PSU peak output is always in excess of the maximum power usage capability of the hardware, but I did not know how Cerebras determined their 23kW figure, so I went with the Cerebras figure for Nvidia, even though I know it is unrealistically high. This likely gave Cerebras the benefit of a handicap on Nvidia’s hardware in the comparison, such that reality is even more in favor of Nvidia.

Calling Cerebras’ hardware the best way of doing inference is ridiculous. We are talking about doing mostly linear algebra. There is no best way of doing it. Pointing at Mistral to say that Cerebras has the best way is an absurd appeal to authority. None of the major players are using them, since they are incapable of handling their needs. The instant responses are nice and are a way for mistral to differentiate itself, but their models are not as good as those from others and few people use them, which is why Cerebras has the capacity to handle their needs.
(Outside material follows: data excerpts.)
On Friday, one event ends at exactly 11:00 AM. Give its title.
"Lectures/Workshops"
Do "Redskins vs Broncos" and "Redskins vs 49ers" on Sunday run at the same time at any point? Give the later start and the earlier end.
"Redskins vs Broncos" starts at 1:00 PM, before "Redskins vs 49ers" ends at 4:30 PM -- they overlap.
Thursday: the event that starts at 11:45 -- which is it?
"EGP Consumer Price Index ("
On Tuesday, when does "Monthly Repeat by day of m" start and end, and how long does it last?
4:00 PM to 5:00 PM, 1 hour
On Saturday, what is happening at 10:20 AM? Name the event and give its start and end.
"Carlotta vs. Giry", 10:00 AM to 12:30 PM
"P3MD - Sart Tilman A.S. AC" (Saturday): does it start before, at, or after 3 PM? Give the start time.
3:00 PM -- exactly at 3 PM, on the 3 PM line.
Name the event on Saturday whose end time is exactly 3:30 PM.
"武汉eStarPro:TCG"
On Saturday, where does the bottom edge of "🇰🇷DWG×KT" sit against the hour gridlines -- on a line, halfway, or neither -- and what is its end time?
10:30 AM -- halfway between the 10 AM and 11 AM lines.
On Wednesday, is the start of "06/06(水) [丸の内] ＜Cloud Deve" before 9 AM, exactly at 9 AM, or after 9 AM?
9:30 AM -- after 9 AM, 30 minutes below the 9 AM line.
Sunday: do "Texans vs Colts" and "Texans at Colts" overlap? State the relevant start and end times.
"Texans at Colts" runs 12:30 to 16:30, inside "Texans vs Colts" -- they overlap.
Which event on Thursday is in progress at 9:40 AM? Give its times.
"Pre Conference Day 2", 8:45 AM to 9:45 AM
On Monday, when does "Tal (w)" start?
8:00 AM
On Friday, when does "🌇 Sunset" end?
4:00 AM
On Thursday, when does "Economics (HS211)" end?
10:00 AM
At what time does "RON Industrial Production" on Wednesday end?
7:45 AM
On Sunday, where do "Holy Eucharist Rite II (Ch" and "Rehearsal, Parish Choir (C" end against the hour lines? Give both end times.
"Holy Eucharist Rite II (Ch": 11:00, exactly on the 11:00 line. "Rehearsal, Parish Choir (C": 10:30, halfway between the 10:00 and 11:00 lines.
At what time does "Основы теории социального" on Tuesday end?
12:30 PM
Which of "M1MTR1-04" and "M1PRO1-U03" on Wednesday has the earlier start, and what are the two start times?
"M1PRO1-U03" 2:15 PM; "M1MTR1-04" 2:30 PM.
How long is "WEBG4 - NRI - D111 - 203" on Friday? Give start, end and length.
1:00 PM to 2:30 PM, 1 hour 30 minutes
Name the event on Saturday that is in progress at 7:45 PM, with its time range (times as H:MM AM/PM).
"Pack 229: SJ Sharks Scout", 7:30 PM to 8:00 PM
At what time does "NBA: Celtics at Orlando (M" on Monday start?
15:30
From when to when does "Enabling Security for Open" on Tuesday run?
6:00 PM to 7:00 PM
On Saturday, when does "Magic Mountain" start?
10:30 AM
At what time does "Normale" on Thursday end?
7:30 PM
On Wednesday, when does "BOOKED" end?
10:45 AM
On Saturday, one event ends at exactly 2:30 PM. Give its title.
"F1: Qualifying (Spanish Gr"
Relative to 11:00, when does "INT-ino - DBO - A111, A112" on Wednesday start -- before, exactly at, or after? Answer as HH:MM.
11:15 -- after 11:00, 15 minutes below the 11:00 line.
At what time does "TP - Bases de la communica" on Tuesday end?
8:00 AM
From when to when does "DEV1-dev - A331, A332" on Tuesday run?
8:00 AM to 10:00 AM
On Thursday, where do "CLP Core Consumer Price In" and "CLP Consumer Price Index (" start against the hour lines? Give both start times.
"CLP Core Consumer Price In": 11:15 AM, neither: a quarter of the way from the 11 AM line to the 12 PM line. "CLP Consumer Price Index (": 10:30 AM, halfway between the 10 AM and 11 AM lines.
From a historical standpoint, Cerebras is very similar to Thinking Machines Corporation, which went out of business after 11 years when there was a market downturn because they could not secure business. Cerebras is hemorrhaging money and is only in business because they found some investors willing to cover their losses. Once they run out of people willing to give them money (likely during the next AI winter), they will become insolvent, no matter how good their technology is. When the next AI winter hits, Mistral will likely become insolvent too, since they similarly are hemorrhaging money and are only in business because they found some investors willing to cover their losses.

By the way, you are lecturing someone who actually has worked on code for doing inference:

https://github.com/ryao/llama3.c

You are clearly on some sort of bender against Cerebras. I can tell from your comments that you are the same one guy with the same objections from Twitter, LinkedIn, Reddit. Why are you obsessed with them? I mean sure you seem to know your stuff but some of your assumptions as to why they aren't viable are clearly stretches on the negative side (not that they are impossible, it is just that you don't have the info, and the company being in a cutthroat competitive business has no obligation to share their proprietary business information). And being so well informed you ought to know these are stretches except you are blinded by some emotion for some reason. I mean, sure their solution has downsides (which implementation is perfect), but they will have opportunities to improve in future iterations as they adapt to what the market actually wants rather than what they projected years ago before there was a clear signal. For now, they are a startup with an interesting solution that has some momentum in the marketplace. It is to be seen how they fare but your certainty that they won't succeed is certainly not warranted by the data. And oh, their customers include: Mistrial, Perplexity, Meta, IBM. All those know that the CEO pleaded guilty to accounting charges 18 years ago, after which he has worked continuously in the tech industry including at AMD. A bunch of blue-chip tech investors from OpenAI, AMD, the present CEO of Intel, etc invested with him knowing this. Please give it a rest.
Yes, I don't optimize inference at all myself.

I will have to think through your comment, but won't be able to do so properly this month.